Griseofulvin microsize formulation has highly variable oral bioavailability — ranging from approximately 25 to 70% — that is critically dependent on the presence of dietary fat during co-administration. Dietary fat produces two effects that are essential for griseofulvin absorption: it stimulates the release of bile acids from the gallbladder into the intestinal lumen, and it increases the lipid content of the intestinal environment. Together, these effects solubilize griseofulvin's lipophilic particles in bile acid micelles, enabling them to partition from the solid phase into a solubilized form that can be absorbed across the intestinal mucosa. When griseofulvin is taken on an empty stomach with only water — as this patient has been doing — the bile acid response is minimal and the intestinal lipid content is essentially zero; the drug particles cannot be adequately solubilized and absorption is dramatically reduced. This is the explanation for the subtherapeutic serum levels and the treatment failure. The correct intervention is straightforward patient education: the patient must take griseofulvin with a meal containing a meaningful amount of fat — whole milk, full-fat yogurt, peanut butter on toast, eggs, or any substantial fat-containing food. The ultramicrosize formulation (Gris-PEG) is less critically fat-dependent due to its smaller particle size and polyethylene glycol dispersion, but the prescribed microsize formulation requires fat co-administration for therapeutic bioavailability.

  • Option A: Option A is incorrect because griseofulvin's primary absorption limitation is lipid solubility rather than P-glycoprotein efflux; P-gp is more relevant to drugs with high aqueous solubility that are substrates for active intestinal efflux, not to lipophilic drugs whose absorption is primarily solubilization-limited.

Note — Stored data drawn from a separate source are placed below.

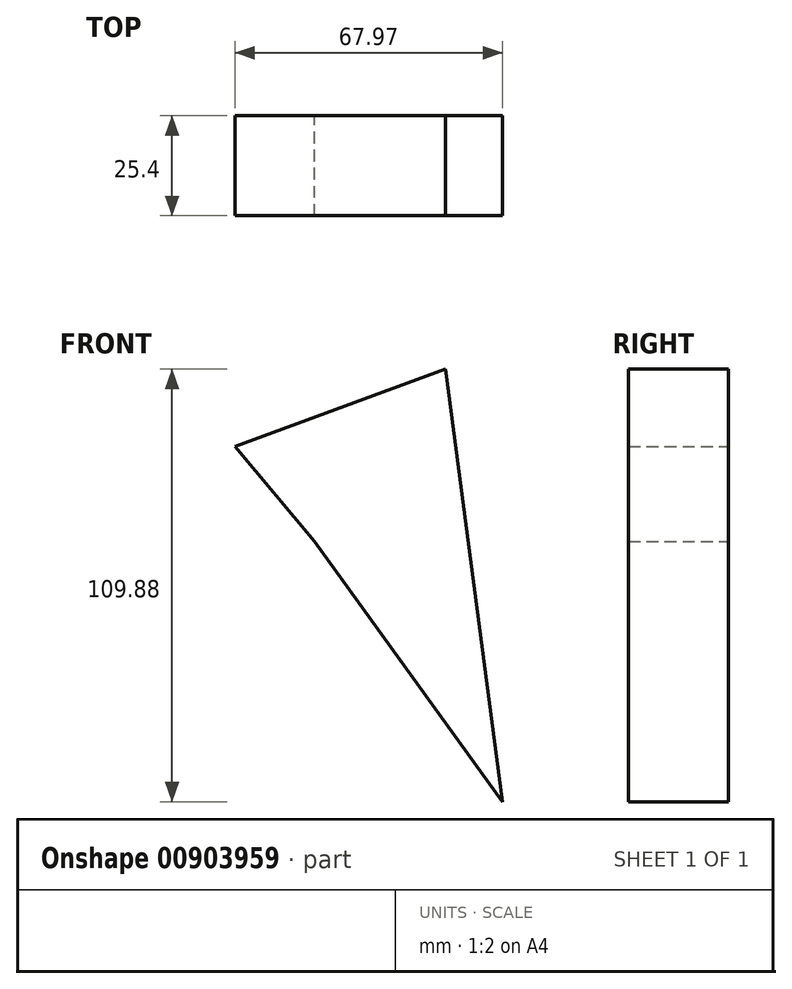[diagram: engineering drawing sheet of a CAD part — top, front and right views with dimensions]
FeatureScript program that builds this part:
annotation { "Feature Type Name" : "Feature", "Feature Type Description" : "" }
export const myFeature = defineFeature(function(context is Context, id is Id, definition is map)
    precondition{}
    {
        {
            var Q0;
            Q0=qCreatedBy(makeId("Front.planeOp"),FACE);
            var sketch = newSketch(context, id + "F0", { "sketchPlane" : qUnion([Q0])});
            skLineSegment(sketch, "E0", {"start": v(-20.2, 24.17) * mm, "end": v(0, 0) * mm});
            skLineSegment(sketch, "E1", {"start": v(0, 0) * mm, "end": v(47.77, -66.08) * mm});
            skLineSegment(sketch, "E2", {"start": v(47.77, -66.08) * mm, "end": v(33.23, 43.8) * mm});
            skLineSegment(sketch, "E3", {"start": v(33.23, 43.8) * mm, "end": v(-20.2, 24.17) * mm});
            skSolve(sketch);
        }
        {
            var Q0;
            Q0 = qSketchRegion(id + "F0", true);
            var Q1;
            Q1=sQuery(id+"F0.wireOp",EDGE,"E3");
            extrude(context, id + "F1", {"entities" : qUnion([Q0]), "surfaceOperationType" : NewSurfaceOperationType.ADD, "surfaceEntities" : qUnion([Q1]), "endBound" : BoundingType.SYMMETRIC, "depth" : 25.4 * mm, "offsetDistance" : 25.4 * mm});
        }
    });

  • Option B: Option B is incorrect because griseofulvin absorption does not require gastric acid for dissolution and is not enhanced by proton pump inhibitor co-administration; the limiting factor is lipid-mediated solubilization in the intestinal lumen, not pH-dependent dissolution in the stomach.
  • Option C: Option C is incorrect because griseofulvin is not absorbed through a saturable active transporter in competition with glucose; it is absorbed by passive diffusion once solubilized in the intestinal lipid-bile acid microenvironment, and glucose competition with an active transporter is not an established mechanism for griseofulvin absorption.
  • Option E: Option E is incorrect because the volume of water co-administered does not impair griseofulvin absorption through bile acid dilution; the critical variable is dietary fat, not fluid volume, and restricting fluid intake to 50 mL would not improve absorption in the absence of dietary fat.